# [WHAT TO WORK ON]
Your answer should reproduce every line of the material in which the word "blue" occurs.

____________________

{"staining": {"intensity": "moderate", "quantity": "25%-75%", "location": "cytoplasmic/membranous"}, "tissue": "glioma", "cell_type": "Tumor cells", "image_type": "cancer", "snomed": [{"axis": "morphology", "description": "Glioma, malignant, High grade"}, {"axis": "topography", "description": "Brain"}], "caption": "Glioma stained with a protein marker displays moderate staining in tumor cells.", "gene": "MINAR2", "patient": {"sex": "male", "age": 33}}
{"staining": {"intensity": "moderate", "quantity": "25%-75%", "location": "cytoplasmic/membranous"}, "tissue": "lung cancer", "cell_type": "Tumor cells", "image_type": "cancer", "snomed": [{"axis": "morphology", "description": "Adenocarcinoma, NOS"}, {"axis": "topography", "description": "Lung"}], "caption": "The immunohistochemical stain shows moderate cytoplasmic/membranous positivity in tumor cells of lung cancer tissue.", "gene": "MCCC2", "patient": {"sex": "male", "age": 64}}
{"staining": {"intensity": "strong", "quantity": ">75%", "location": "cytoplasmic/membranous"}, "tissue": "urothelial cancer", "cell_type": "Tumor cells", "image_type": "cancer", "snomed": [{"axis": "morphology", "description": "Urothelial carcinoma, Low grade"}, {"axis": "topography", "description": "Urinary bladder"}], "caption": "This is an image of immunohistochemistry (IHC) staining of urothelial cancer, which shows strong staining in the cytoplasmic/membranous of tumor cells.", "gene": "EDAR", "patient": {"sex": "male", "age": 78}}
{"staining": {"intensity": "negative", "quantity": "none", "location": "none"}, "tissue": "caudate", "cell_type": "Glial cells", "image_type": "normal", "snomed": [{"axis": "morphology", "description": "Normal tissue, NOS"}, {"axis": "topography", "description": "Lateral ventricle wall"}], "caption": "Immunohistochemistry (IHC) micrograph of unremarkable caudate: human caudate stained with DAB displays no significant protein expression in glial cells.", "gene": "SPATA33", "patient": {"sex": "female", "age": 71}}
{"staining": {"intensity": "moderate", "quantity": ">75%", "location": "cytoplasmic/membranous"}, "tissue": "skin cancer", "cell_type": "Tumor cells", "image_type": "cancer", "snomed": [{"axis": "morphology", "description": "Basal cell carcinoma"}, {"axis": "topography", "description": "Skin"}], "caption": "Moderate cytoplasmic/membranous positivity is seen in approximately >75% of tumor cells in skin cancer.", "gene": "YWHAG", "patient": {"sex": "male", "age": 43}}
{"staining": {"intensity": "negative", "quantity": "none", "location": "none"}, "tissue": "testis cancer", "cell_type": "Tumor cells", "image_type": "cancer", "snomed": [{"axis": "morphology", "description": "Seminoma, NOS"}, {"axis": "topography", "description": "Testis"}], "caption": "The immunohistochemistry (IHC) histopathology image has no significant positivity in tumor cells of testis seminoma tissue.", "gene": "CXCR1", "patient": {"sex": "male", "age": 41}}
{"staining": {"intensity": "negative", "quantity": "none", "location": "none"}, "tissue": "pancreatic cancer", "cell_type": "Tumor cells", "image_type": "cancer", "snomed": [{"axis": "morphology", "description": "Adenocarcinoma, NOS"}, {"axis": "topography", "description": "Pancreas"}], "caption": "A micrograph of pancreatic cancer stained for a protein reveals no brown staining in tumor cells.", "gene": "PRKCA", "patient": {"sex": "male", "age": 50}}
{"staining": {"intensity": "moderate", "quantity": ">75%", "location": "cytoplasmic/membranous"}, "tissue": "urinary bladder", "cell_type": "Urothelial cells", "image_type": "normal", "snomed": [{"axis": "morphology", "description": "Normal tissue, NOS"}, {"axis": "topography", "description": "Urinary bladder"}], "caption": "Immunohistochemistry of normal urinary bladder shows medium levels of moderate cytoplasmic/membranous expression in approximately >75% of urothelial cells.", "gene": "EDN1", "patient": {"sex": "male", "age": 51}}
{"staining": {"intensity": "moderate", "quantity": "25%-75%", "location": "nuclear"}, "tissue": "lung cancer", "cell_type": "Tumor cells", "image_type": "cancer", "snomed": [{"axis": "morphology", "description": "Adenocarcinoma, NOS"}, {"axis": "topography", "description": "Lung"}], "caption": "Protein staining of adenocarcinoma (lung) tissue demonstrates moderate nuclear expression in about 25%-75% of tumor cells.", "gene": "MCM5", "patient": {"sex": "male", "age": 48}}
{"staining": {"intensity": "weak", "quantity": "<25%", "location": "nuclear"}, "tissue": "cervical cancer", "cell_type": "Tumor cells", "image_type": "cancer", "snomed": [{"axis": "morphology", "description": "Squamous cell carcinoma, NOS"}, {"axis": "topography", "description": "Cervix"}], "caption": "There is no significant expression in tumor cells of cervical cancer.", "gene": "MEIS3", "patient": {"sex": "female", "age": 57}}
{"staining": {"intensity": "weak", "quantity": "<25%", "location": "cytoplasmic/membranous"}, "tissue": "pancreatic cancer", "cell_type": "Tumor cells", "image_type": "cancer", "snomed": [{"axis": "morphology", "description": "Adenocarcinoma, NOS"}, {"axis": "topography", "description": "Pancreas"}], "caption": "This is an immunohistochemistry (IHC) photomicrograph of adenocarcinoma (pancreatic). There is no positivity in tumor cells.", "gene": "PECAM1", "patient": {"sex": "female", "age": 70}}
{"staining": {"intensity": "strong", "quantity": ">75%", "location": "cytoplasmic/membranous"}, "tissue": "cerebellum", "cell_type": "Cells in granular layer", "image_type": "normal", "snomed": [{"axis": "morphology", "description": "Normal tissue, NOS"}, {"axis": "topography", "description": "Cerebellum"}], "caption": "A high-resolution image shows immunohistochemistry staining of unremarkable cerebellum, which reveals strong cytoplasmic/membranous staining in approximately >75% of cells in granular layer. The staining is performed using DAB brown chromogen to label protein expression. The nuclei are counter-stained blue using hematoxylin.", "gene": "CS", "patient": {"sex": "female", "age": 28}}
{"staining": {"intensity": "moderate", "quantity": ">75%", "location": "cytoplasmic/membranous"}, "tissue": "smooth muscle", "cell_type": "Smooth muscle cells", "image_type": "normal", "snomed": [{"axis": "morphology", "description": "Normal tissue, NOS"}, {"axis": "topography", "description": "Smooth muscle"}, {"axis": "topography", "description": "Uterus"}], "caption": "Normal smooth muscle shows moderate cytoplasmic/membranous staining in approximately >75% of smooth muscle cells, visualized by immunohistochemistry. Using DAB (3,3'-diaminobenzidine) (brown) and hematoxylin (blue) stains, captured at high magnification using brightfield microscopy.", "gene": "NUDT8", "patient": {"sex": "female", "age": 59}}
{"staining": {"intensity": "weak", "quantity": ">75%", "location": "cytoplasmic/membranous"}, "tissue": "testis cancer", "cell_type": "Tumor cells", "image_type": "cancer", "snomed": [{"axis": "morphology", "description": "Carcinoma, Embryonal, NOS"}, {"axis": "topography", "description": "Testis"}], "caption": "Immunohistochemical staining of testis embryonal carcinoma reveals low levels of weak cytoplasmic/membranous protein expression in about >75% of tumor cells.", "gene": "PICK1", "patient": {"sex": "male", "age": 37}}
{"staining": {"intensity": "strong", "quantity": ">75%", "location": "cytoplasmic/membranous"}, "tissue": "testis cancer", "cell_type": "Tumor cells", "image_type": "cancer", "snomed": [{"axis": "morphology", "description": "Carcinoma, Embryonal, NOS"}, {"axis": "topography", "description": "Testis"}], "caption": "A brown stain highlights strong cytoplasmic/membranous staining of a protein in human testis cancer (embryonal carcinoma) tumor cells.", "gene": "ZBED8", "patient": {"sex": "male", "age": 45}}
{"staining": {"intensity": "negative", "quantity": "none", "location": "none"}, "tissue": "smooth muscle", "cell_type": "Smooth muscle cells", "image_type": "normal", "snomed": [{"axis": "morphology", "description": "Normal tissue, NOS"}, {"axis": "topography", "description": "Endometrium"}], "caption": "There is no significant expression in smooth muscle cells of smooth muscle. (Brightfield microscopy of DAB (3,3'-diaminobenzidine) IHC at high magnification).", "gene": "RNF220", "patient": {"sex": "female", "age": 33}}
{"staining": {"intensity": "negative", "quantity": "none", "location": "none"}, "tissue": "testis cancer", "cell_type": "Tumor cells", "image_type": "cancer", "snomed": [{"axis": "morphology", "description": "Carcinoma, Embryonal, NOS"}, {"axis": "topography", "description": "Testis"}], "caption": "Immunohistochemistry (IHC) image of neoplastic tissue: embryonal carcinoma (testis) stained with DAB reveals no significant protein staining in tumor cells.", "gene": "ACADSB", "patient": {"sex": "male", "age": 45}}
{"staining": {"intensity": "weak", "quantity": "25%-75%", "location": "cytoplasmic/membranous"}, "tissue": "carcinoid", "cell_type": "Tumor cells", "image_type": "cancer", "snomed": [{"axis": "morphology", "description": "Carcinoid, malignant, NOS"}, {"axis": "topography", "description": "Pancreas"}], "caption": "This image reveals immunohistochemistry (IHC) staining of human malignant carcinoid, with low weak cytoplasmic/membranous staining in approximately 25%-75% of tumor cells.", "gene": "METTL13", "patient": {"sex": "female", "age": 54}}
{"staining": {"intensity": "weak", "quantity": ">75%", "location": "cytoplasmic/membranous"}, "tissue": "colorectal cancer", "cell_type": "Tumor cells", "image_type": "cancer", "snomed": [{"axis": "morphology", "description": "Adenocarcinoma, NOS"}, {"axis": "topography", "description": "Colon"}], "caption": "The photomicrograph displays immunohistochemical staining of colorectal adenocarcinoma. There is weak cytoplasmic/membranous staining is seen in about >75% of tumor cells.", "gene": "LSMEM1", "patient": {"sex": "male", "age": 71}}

____________________

# [SOLUTION TO THE EXERCISE]
{"staining": {"intensity": "strong", "quantity": ">75%", "location": "cytoplasmic/membranous"}, "tissue": "cerebellum", "cell_type": "Cells in granular layer", "image_type": "normal", "snomed": [{"axis": "morphology", "description": "Normal tissue, NOS"}, {"axis": "topography", "description": "Cerebellum"}], "caption": "A high-resolution image shows immunohistochemistry staining of unremarkable cerebellum, which reveals strong cytoplasmic/membranous staining in approximately >75% of cells in granular layer. The staining is performed using DAB brown chromogen to label protein expression. The nuclei are counter-stained blue using hematoxylin.", "gene": "CS", "patient": {"sex": "female", "age": 28}}
{"staining": {"intensity": "moderate", "quantity": ">75%", "location": "cytoplasmic/membranous"}, "tissue": "smooth muscle", "cell_type": "Smooth muscle cells", "image_type": "normal", "snomed": [{"axis": "morphology", "description": "Normal tissue, NOS"}, {"axis": "topography", "description": "Smooth muscle"}, {"axis": "topography", "description": "Uterus"}], "caption": "Normal smooth muscle shows moderate cytoplasmic/membranous staining in approximately >75% of smooth muscle cells, visualized by immunohistochemistry. Using DAB (3,3'-diaminobenzidine) (brown) and hematoxylin (blue) stains, captured at high magnification using brightfield microscopy.", "gene": "NUDT8", "patient": {"sex": "female", "age": 59}}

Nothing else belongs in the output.